As dreaded as the unexpected phone call in the middle of the night, the electronic bedside device had first sounded before dawn Thursday, when temperatures slipped below 32 in the eastern Ventura County community. It signaled the start of their battle with nature that may not end until Monday--and a vigil that may not end until summer.
A National Weather Service freeze warning for agricultural areas in Southern California was expected to continue at least through Monday morning, officials said.
To combat the chill, growers such as the Klittiches took to their fields, using a wide-ranging and expensive arsenal of water, anti-frost chemicals, heaters and wind makers.
The Ventura County growers estimate that they have already spent as much as $1 million to protect their citrus and avocado crops. But they say they won't know exactly how well their efforts worked until the spring or summer.
"Sometimes oranges heal and sometimes they don't. The waiting to find out--that's always a bad time," Otto Klittich said Saturday after inspecting the grove he and his family have worked for 10 years. When he stuck a temperature probe in an orange plucked from a tree, he got a reading of 28 degrees. It was not a good sign.
"It is hard not to get depressed," his wife said. "We will be able to make some estimates of damage once it warms up, but what is so awful is that we won't know for sure until the crop is picked in August."
Damage from the freeze was expected to be high, said Terry Schaeffer, an agricultural meteorologist with the weather service in Santa Paula. Schaeffer spent much of Saturday visiting growers, surveying damage and collecting temperature readings. The lowest reading he found was 22 degrees along Santa Rosa Road near Camarillo.

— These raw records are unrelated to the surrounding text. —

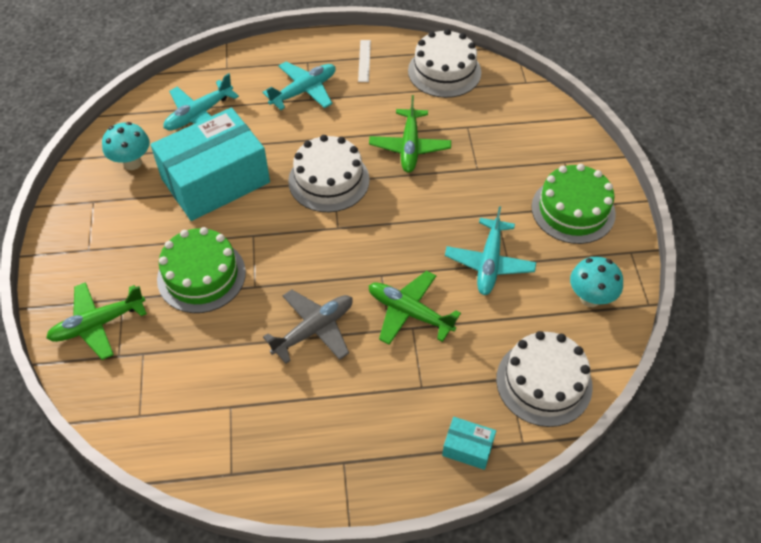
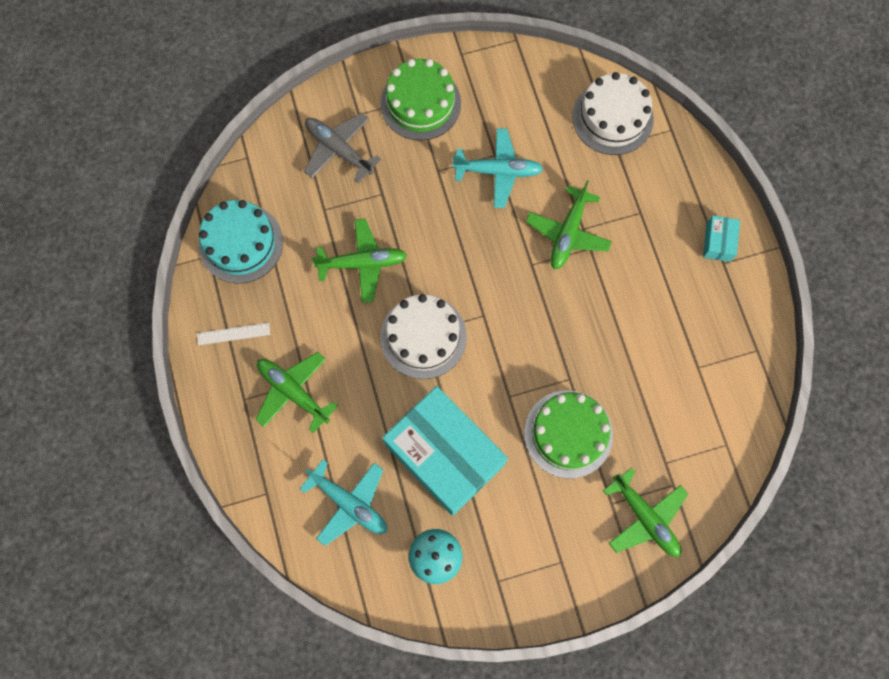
camera: 100 degrees left, 20 degrees up
(304, 91) = (293, 392): turquoise plane -> green plane
(314, 329) = (604, 313): grey plane -> grey plane (338, 150)
(444, 71) = (241, 243): white cake -> turquoise cake
(467, 448) = (686, 170): turquoise box -> turquoise box (718, 242)
(590, 298) = (519, 85): turquoise mushroom -> none

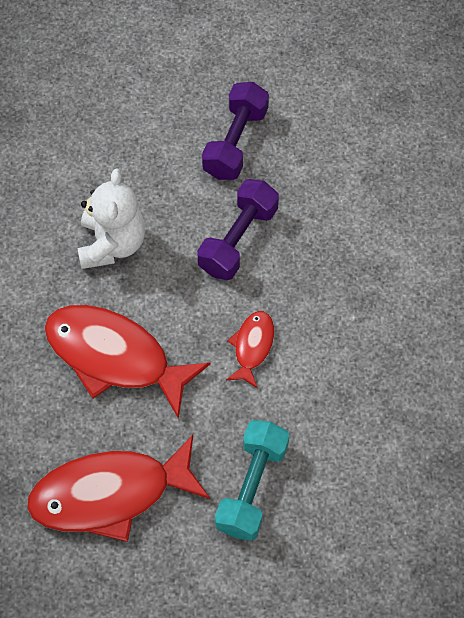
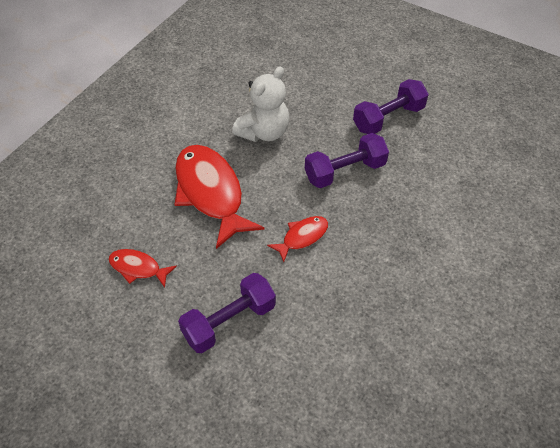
camera: 35 degrees right, 10 degrees down
(110, 494) = (138, 268): red fish -> red fish, size x0.49
(251, 487) = (229, 321): turquoise dumbbell -> purple dumbbell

"It is becoming obvious we sustained some significant damage," Schaeffer said. "We are probably talking millions of dollars in damages. I'd be surprised if it wasn't $10 million.
"It's going to be a freeze the growers will remember for generations."
Among the area's larger growers, Limoneira Associates used two helicopters, wind machines and grove heaters to keep warm air circulating over its 3,000 acres of citrus.
"We've had to protect our citrus crops pretty extensively," said Al Guilin, executive vice president of the Santa Paula grower. "Still, there is some damage evident right now. It is difficult to know how extensive it is until you actually cut the fruit at harvest time."
Even if the protective measures save the crops, Guilin said, the farmers can end up losing money because the methods are so expensive.
"The cost of labor, of fuel, of flying a helicopter adds up," he said. "In some cases, it will be the difference between whether a grower makes money or not this coming year."